Racism has a long history of influencing American electoral politics – no doubt about that. Conspiratorial thinking however, experienced a resurgence under the Trump presidency. Covid denialism is shockingly harmful, and Trump did his utmost to downplay the severity of the current pandemic, at least initially. However, this pandemic is not the first time that ultranationalist conspiracism has raised its toxic head.

Murtaza Hussain, writing for The Intercept, notes that the far right, coalescing under Trump, is seizing the opportunity to inflict deadly violence against its opponents and influence the course of a post-pandemic society. Social and economic tensions predate the pandemic, of course; but in the current breakdown of American society, fascistic and sectarian tendencies are making their morbid presence felt.

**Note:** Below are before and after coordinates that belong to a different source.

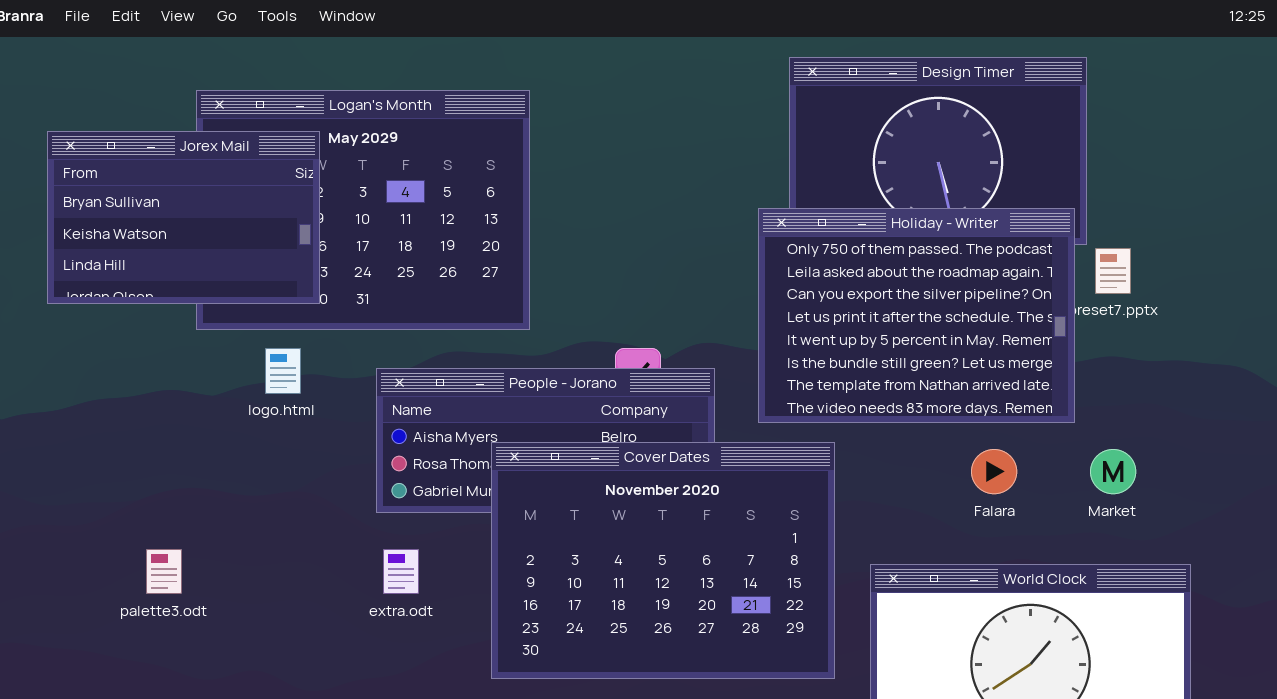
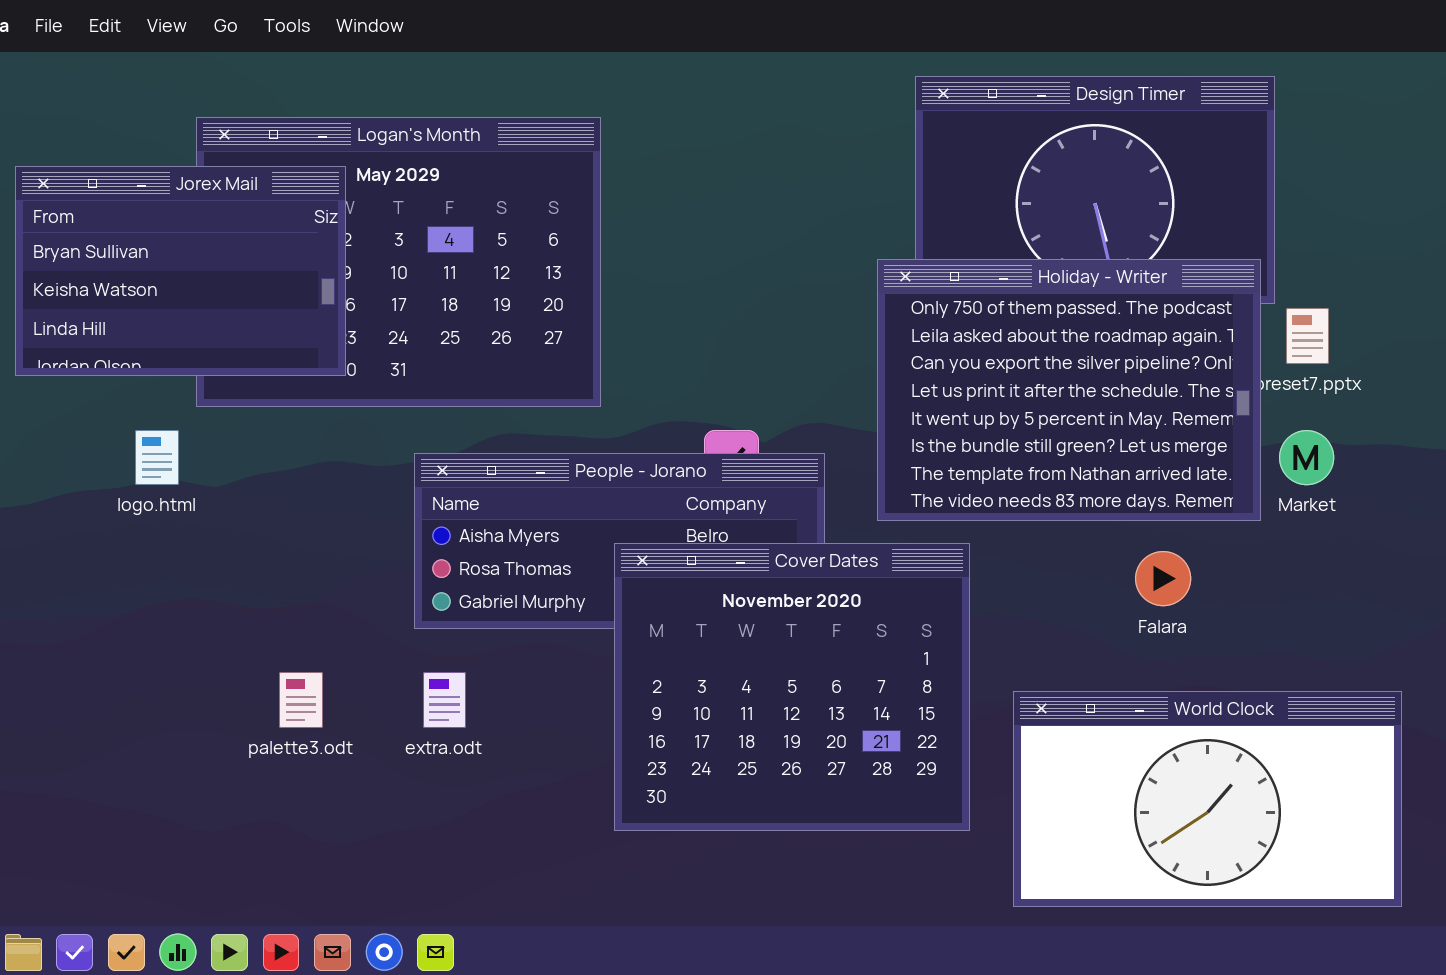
logo.html: [265,348,301,394] -> [135,430,179,485], moved
Cover Dates: [491,442,835,679] -> [614,543,970,831], resized
Market: [1090,449,1136,494] -> [1279,430,1334,485], moved
palette3.odt: [146,549,182,594] -> [279,672,323,728], moved

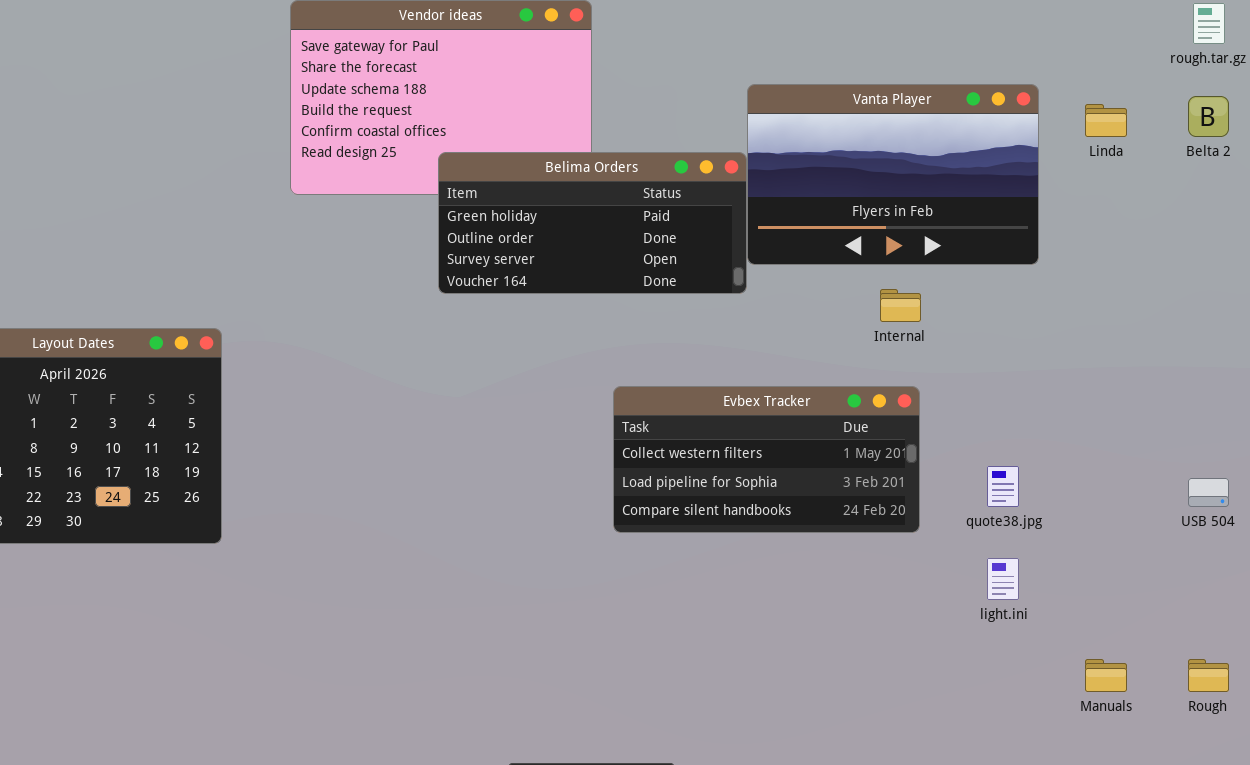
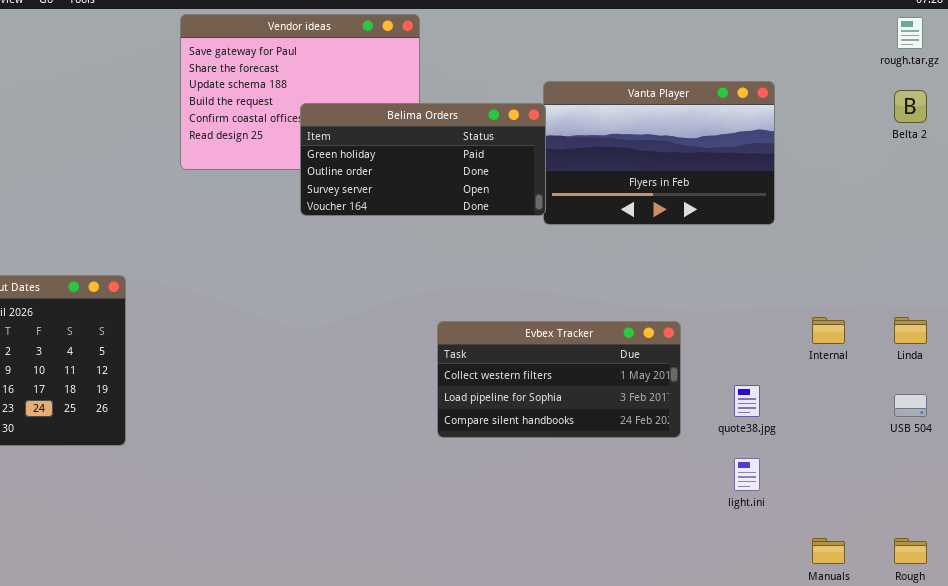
Linda: [1085,104,1127,137] -> [894,317,927,344], moved
Belima Orders: [438,152,747,294] -> [300,103,546,216], moved
Internal: [880,289,921,322] -> [812,317,845,344], moved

Covid denialism has found a ready-made audience in the cesspit of Trumpism – white nationalism is very much a conspiratorially-minded ideology. In the 1950s and 60s, racial integration and desegregation were denounced as part of a ‘communist plot’ by liberal elites to dilute the integrity of the white race. Today, anti-quarantine rallies have featured condemnations of ‘government intrusion’, melding seamlessly with white supremacist and neo-Confederate themes about ‘big government tyranny.’

If the incoming Democrat administration is going to seriously tackle white nationalism, they need to offer more than just ‘woke‘ appointments and statements about the meritorious contributions of migrants to US society. An urgent reckoning with the politics and economics of American racial capitalism needs to be on the agenda, otherwise the ultranationalist Right will continue to grow.